Problem: Restate the passage of the Camp Van Dorn article below that runs between "Camp Van Dorn is" and "for other development.", inclusive, substituting "tract" for "large property" throughout.

Selected excerpt:

= Camp Van Dorn =

Military installation in Mississippi

Camp Van Dorn is a former military installation in Centreville, Mississippi, in both Wilkinson and Amite counties. Established in 1942 during World War II, the base was named for Confederate General Earl Van Dorn from Mississippi. Holding up to 30,000 troops for training, it operated until 1946, after which it was declared surplus to government needs.

In 1950 a certificate of clearance was issued. Since then most of the large property has been sold to a variety of landowners. Today the large property is used mostly for timberland and some ranching, but there is potential for other development.

== History ==
The US Army acquired 41,543 acres of land in Wilkinson and Amite counties, Mississippi, to construct a camp for basic and advanced divisional infantry training. It operated from 1942-1946.

As the Army built up its forces, in 1943 some 30,000 soldiers were being trained and serving at Camp Van Dorn. They included about 3,000 African Americans of the 364th Regiment, another 3,653 black troops, and the remainder of the troops were white. The small town of Centerville nearby had 1200 residents.

Data extract:
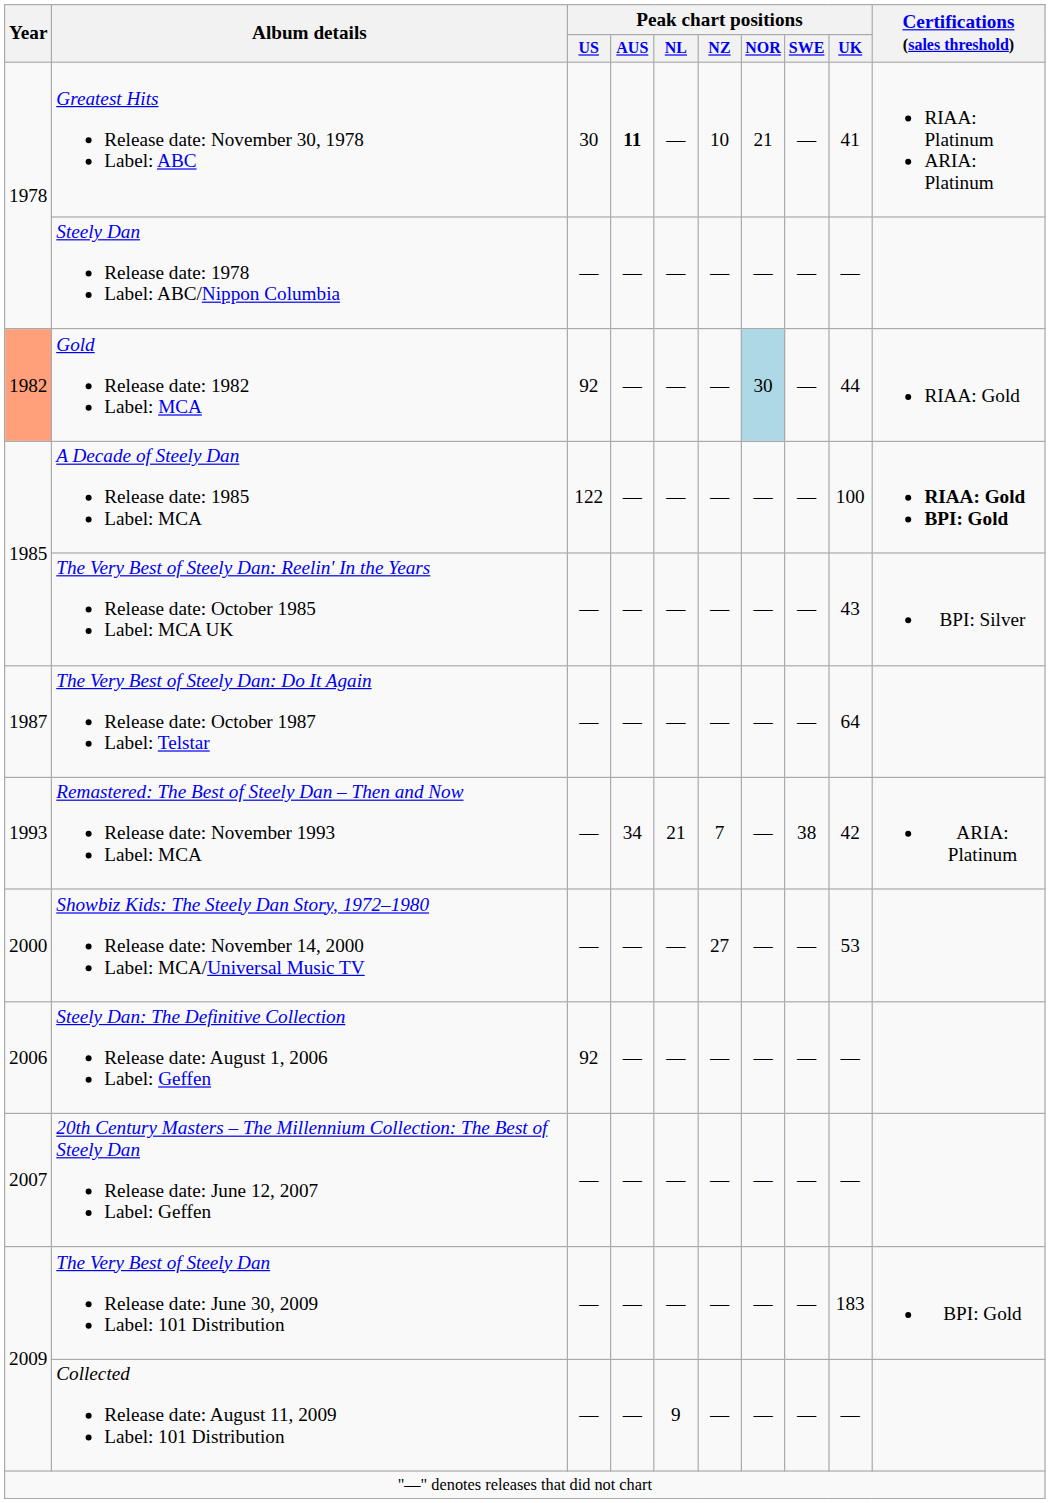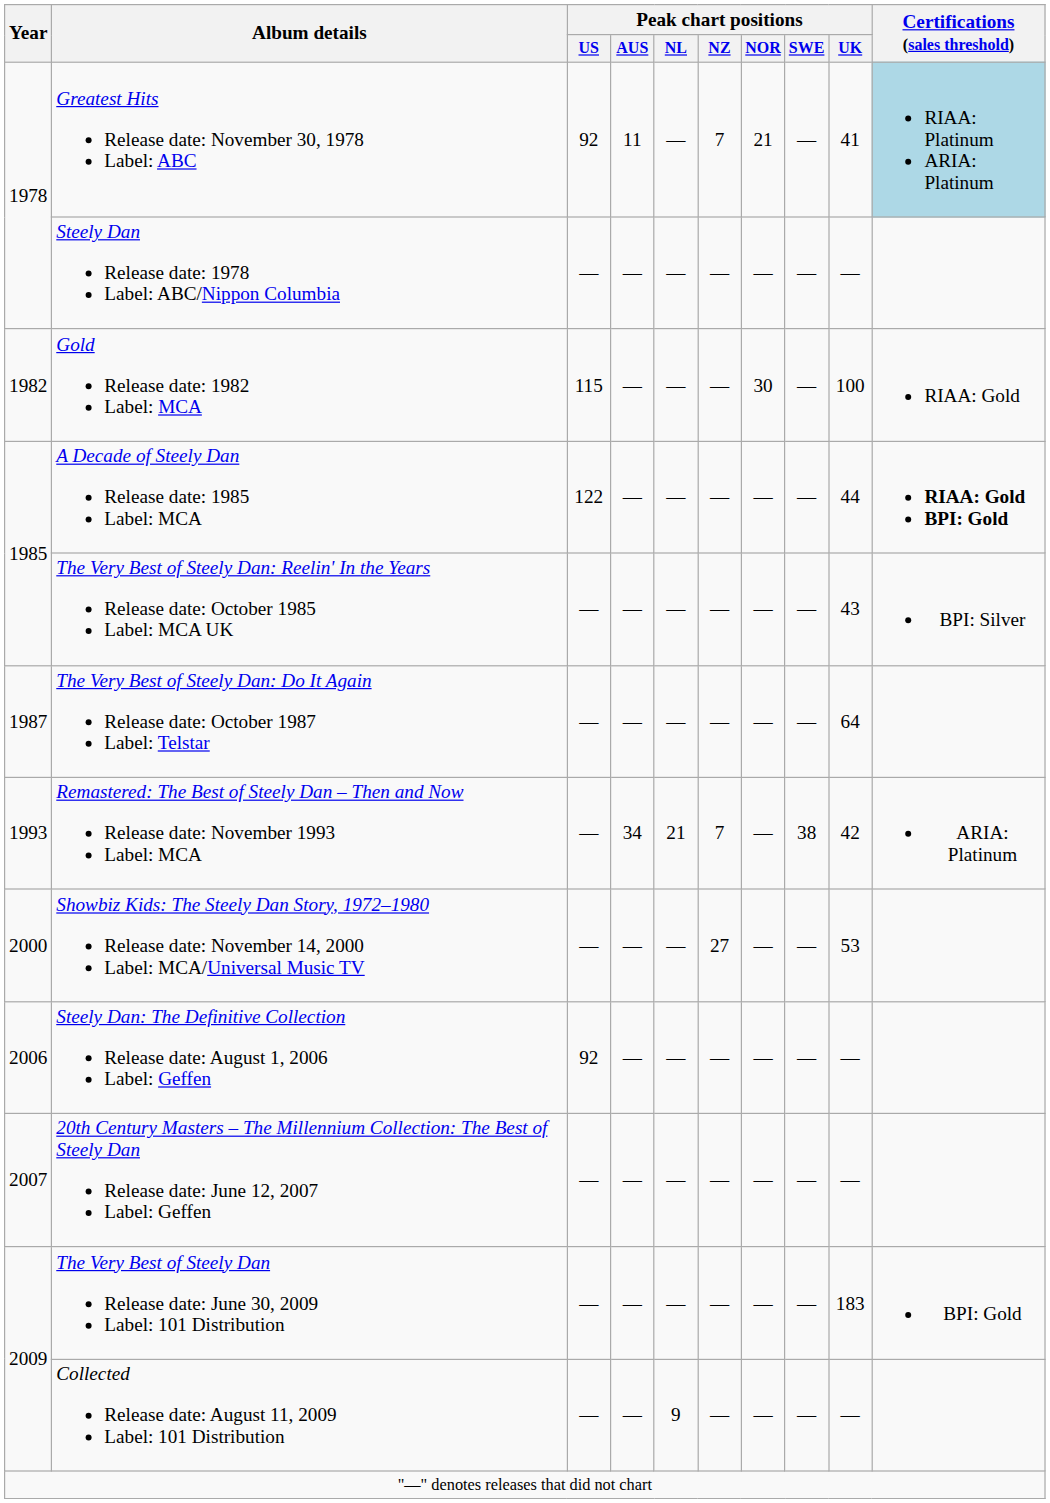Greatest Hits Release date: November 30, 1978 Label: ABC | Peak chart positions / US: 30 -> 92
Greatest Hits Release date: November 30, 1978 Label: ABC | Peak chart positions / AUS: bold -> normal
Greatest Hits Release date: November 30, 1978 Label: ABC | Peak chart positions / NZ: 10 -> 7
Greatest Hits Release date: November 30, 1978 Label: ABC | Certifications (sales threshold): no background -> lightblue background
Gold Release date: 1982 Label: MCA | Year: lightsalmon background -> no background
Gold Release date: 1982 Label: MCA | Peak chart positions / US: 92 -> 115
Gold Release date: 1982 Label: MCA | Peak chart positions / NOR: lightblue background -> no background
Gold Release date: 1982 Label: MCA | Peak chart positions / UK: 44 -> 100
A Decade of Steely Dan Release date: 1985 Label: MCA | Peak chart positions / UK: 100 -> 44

Task solution:
Camp Van Dorn is a former military installation in Centreville, Mississippi, in both Wilkinson and Amite counties. Established in 1942 during World War II, the base was named for Confederate General Earl Van Dorn from Mississippi. Holding up to 30,000 troops for training, it operated until 1946, after which it was declared surplus to government needs.

In 1950 a certificate of clearance was issued. Since then most of the tract has been sold to a variety of landowners. Today the tract is used mostly for timberland and some ranching, but there is potential for other development.